In the last chapter, Carson then applies these collective observations to the current translation debate in Muslim contexts. For those unaware of the issue, I would recommend this Christianity Today article from 2011 as a starting point. As a world-renowned Biblical scholar, Carson’s wisdom on this issue is much appreciated. He carefully leads the reader through a complicated issue, avoiding oversimplification on either side, and ultimately appeals for the title to be retained (but explained) in Bible translations for Muslim contexts, lest too much be lost in the process.
There is much to commend in this short book. Firstly, Carson’s expertise must be recognized in dealing so ably with this topic and making it so approachable. Many others would require far more space to cover the same ground, and lacking the clarity as we find in Jesus the Son of God. There were a few times where Carson’s language may be a little difficult for the average reader; in his more popular-level works Carson at times seems to forget his audience and slip into academic-speak for a paragraph or two. This should not turn off any readers though, as there is a gold mine of insight available to all in this small book.

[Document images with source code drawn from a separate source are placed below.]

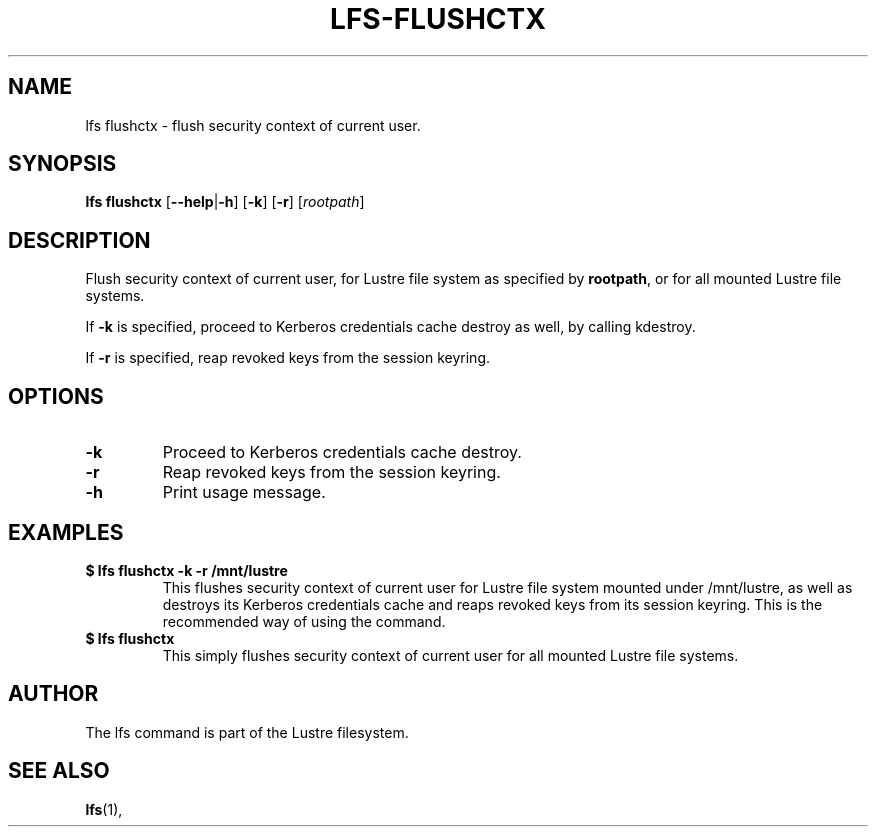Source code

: .TH LFS-FLUSHCTX 1 2021-01-04 "Lustre" "Lustre Utilities"
.SH NAME
lfs flushctx \- flush security context of current user.
.SH SYNOPSIS
.B lfs flushctx
.RB [ --help | -h "] [" -k "] [" -r "] [" \fIrootpath\fR "]"
.br
.SH DESCRIPTION
Flush security context of current user, for Lustre file system as specified by
\fBrootpath\fR, or for all mounted Lustre file systems.
.P
If \fB-k\fR is specified, proceed to Kerberos credentials cache destroy as well,
by calling kdestroy.
.P
If \fB-r\fR is specified, reap revoked keys from the session keyring.
.SH OPTIONS
.TP
.BR -k
Proceed to Kerberos credentials cache destroy.
.TP
.BR -r
Reap revoked keys from the session keyring.
.TP
.BR -h
Print usage message.
.SH EXAMPLES
.TP
.B $ lfs flushctx -k -r /mnt/lustre
This flushes security context of current user for Lustre file system mounted
under /mnt/lustre, as well as destroys its Kerberos credentials cache and reaps
revoked keys from its session keyring. This is the recommended way of using the
command.
.TP
.B $ lfs flushctx
This simply flushes security context of current user for all mounted Lustre file
systems.
.SH AUTHOR
The lfs command is part of the Lustre filesystem.
.SH SEE ALSO
.BR lfs (1),
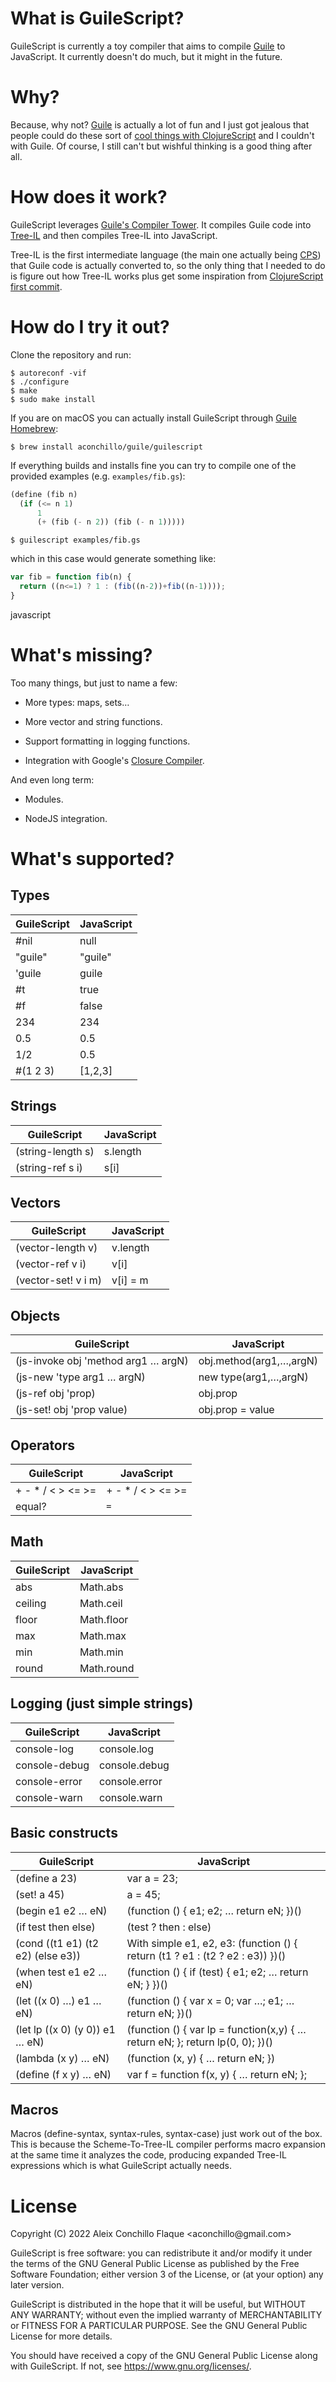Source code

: 
* What is GuileScript?

GuileScript is currently a toy compiler that aims to compile [[https://www.gnu.org/software/guile/][Guile]] to
JavaScript. It currently doesn't do much, but it might in the future.

* Why?

Because, why not? [[https://www.gnu.org/software/guile/][Guile]] is actually a lot of fun and I just got jealous that
people could do these sort of [[https://twitter.com/zaneshelby/status/1477988369154121734?s=20][cool things with ClojureScript]] and I couldn't with
Guile. Of course, I still can't but wishful thinking is a good thing after all.

* How does it work?

GuileScript leverages [[https://www.gnu.org/software/guile/manual/html_node/Compiler-Tower.html][Guile's Compiler Tower]]. It compiles Guile code into
[[https://www.gnu.org/software/guile/manual/html_node/Tree_002dIL.html][Tree-IL]] and then compiles Tree-IL into JavaScript.

Tree-IL is the first intermediate language (the main one actually being [[https://www.gnu.org/software/guile/manual/html_node/Continuation_002dPassing-Style.html][CPS]])
that Guile code is actually converted to, so the only thing that I needed to do
is figure out how Tree-IL works plus get some inspiration from [[https://github.com/clojure/clojurescript/blob/v0.0/src/clj/clojure/cljs.clj][ClojureScript
first commit]].

* How do I try it out?

Clone the repository and run:

#+BEGIN_EXAMPLE
$ autoreconf -vif
$ ./configure
$ make
$ sudo make install
#+END_EXAMPLE

If you are on macOS you can actually install GuileScript through [[https://github.com/aconchillo/homebrew-guile][Guile Homebrew]]:

#+BEGIN_EXAMPLE
$ brew install aconchillo/guile/guilescript
#+END_EXAMPLE

If everything builds and installs fine you can try to compile one of the
provided examples (e.g. =examples/fib.gs=):

#+BEGIN_SRC scheme
(define (fib n)
  (if (<= n 1)
      1
      (+ (fib (- n 2)) (fib (- n 1)))))
#+END_SRC

#+BEGIN_EXAMPLE
$ guilescript examples/fib.gs
#+END_EXAMPLE

which in this case would generate something like:

#+BEGIN_SRC javascript
var fib = function fib(n) {
  return ((n<=1) ? 1 : (fib((n-2))+fib((n-1))));
}
#+END_SRC javascript

* What's missing?

Too many things, but just to name a few:

- More types: maps, sets...

- More vector and string functions.

- Support formatting in logging functions.

- Integration with Google's [[https://developers.google.com/closure/compiler][Closure Compiler]].

And even long term:

- Modules.

- NodeJS integration.

* What's supported?

** Types

| GuileScript | JavaScript |
|-------------+------------|
| #nil        | null       |
|-------------+------------|
| "guile"     | "guile"    |
|-------------+------------|
| 'guile      | guile      |
|-------------+------------|
| #t          | true       |
|-------------+------------|
| #f          | false      |
|-------------+------------|
| 234         | 234        |
|-------------+------------|
| 0.5         | 0.5        |
|-------------+------------|
| 1/2         | 0.5        |
|-------------+------------|
| #(1 2 3)    | [1,2,3]    |
|-------------+------------|

** Strings

| GuileScript         | JavaScript |
|---------------------+------------|
| (string-length s)   | s.length   |
|---------------------+------------|
| (string-ref s i)    | s[i]       |
|---------------------+------------|

** Vectors

| GuileScript         | JavaScript |
|---------------------+------------|
| (vector-length v)   | v.length   |
|---------------------+------------|
| (vector-ref v i)    | v[i]       |
|---------------------+------------|
| (vector-set! v i m) | v[i] = m   |
|---------------------+------------|

** Objects

| GuileScript                           | JavaScript                |
|---------------------------------------+---------------------------|
| (js-invoke obj 'method arg1 ... argN) | obj.method(arg1,...,argN) |
|---------------------------------------+---------------------------|
| (js-new 'type arg1 ... argN)          | new type(arg1,...,argN)   |
|---------------------------------------+---------------------------|
| (js-ref obj 'prop)                    | obj.prop                  |
|---------------------------------------+---------------------------|
| (js-set! obj 'prop value)             | obj.prop = value          |
|---------------------------------------+---------------------------|

** Operators

| GuileScript       | JavaScript        |
|-------------------+-------------------|
| + - * / < > <= >= | + - * / < > <= >= |
|-------------------+-------------------|
| equal?            | ===               |
|-------------------+-------------------|

** Math

| GuileScript | JavaScript |
|-------------+------------|
| abs         | Math.abs   |
|-------------+------------|
| ceiling     | Math.ceil  |
|-------------+------------|
| floor       | Math.floor |
|-------------+------------|
| max         | Math.max   |
|-------------+------------|
| min         | Math.min   |
|-------------+------------|
| round       | Math.round |
|-------------+------------|

** Logging (just simple strings)

| GuileScript   | JavaScript    |
|---------------+---------------|
| console-log   | console.log   |
|---------------+---------------|
| console-debug | console.debug |
|---------------+---------------|
| console-error | console.error |
|---------------+---------------|
| console-warn  | console.warn  |
|---------------+---------------|

** Basic constructs

| GuileScript                       | JavaScript                                                                      |
|-----------------------------------+---------------------------------------------------------------------------------|
| (define a 23)                     | var a = 23;                                                                     |
|-----------------------------------+---------------------------------------------------------------------------------|
| (set! a 45)                       | a = 45;                                                                         |
|-----------------------------------+---------------------------------------------------------------------------------|
| (begin e1 e2 ... eN)              | (function () { e1; e2; ... return eN; })()                                      |
|-----------------------------------+---------------------------------------------------------------------------------|
| (if test then else)               | (test ? then : else)                                                            |
|-----------------------------------+---------------------------------------------------------------------------------|
| (cond ((t1 e1) (t2 e2) (else e3)) | With simple e1, e2, e3: (function () { return (t1 ? e1 : (t2 ? e2 : e3)) })()   |
|-----------------------------------+---------------------------------------------------------------------------------|
| (when test e1 e2 ... eN)          | (function () { if (test) { e1; e2; ... return eN; } })()                        |
|-----------------------------------+---------------------------------------------------------------------------------|
| (let ((x 0) ...) e1 ... eN)       | (function () { var x = 0; var ...; e1; ... return eN; })()                      |
|-----------------------------------+---------------------------------------------------------------------------------|
| (let lp ((x 0) (y 0)) e1 ... eN)  | (function () { var lp = function(x,y) { ... return eN; }; return lp(0, 0); })() |
|-----------------------------------+---------------------------------------------------------------------------------|
| (lambda (x y) ... eN)             | (function (x, y) { ... return eN; })                                            |
|-----------------------------------+---------------------------------------------------------------------------------|
| (define (f x y) ... eN)           | var f = function f(x, y) { ... return eN; };                                    |
|-----------------------------------+---------------------------------------------------------------------------------|

** Macros

Macros (define-syntax, syntax-rules, syntax-case) just work out of the box. This
is because the Scheme-To-Tree-IL compiler performs macro expansion at the same
time it analyzes the code, producing expanded Tree-IL expressions which is what
GuileScript actually needs.


* License

Copyright (C) 2022 Aleix Conchillo Flaque <aconchillo@gmail.com>

GuileScript is free software: you can redistribute it and/or modify it
under the terms of the GNU General Public License as published by the
Free Software Foundation; either version 3 of the License, or (at your
option) any later version.

GuileScript is distributed in the hope that it will be useful, but
WITHOUT ANY WARRANTY; without even the implied warranty of
MERCHANTABILITY or FITNESS FOR A PARTICULAR PURPOSE. See the GNU
General Public License for more details.

You should have received a copy of the GNU General Public License
along with GuileScript. If not, see https://www.gnu.org/licenses/.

I doubt anyone will be calling me for my opinions on how to translate “son of God” language in Muslim contexts anytime soon, but I am grateful for Carson’s thoughts on this topic. I am sure many will take his input seriously, and I hope it will advance the discussion.
Some may think this book is purely for an academic or missional audience, but it is not so! This topic is for all Christians, and Carson constantly draws the reader to understand our Lord better, and thereby worship Him more. Carson avoids creating a stereotypically dry academic work. This is doxological, not dry. It is crucial that we understand this Biblical title better so that we can be better readers of our Bibles.

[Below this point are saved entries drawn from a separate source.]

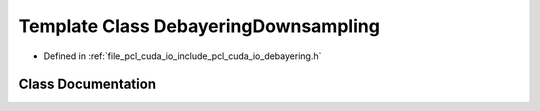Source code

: .. _exhale_class_classpcl_1_1cuda_1_1_debayering_downsampling:

Template Class DebayeringDownsampling
=====================================

- Defined in :ref:`file_pcl_cuda_io_include_pcl_cuda_io_debayering.h`


Class Documentation
-------------------


.. doxygenclass:: pcl::cuda::DebayeringDownsampling
   :members:
   :protected-members:
   :undoc-members:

My biggest complaint is admittedly unfair: I wish this were a full-length treatment on the subject. I know I shouldn’t criticize an author for not writing the book I wanted them to write, but this is a bit of a tease and left me hungry for more. I hope that a Biblical scholar will pick up the gauntlet and run with this idea. I am not entirely dispassionate in this request, since I am currently planning a Bible College class that examines Christological and Soteriological titles. A book like this that examined “Son of God” language more thoroughly throughout the Bible would be very welcome!
Anyone who is interested in the title “son of God”, and/or how it ought to be translated in Muslim contexts needs to pick this up.
More broadly, anyone interested in better knowing Christ and the Word should read Jesus the Son of God. Seriously, reading 128 pages by a solid Biblical scholar to better understand how the Bible speaks about Jesus? Do you really need me to try and convince you?
[Many thanks to Christine Bradley and IVP UK for providing a review copy of this book!]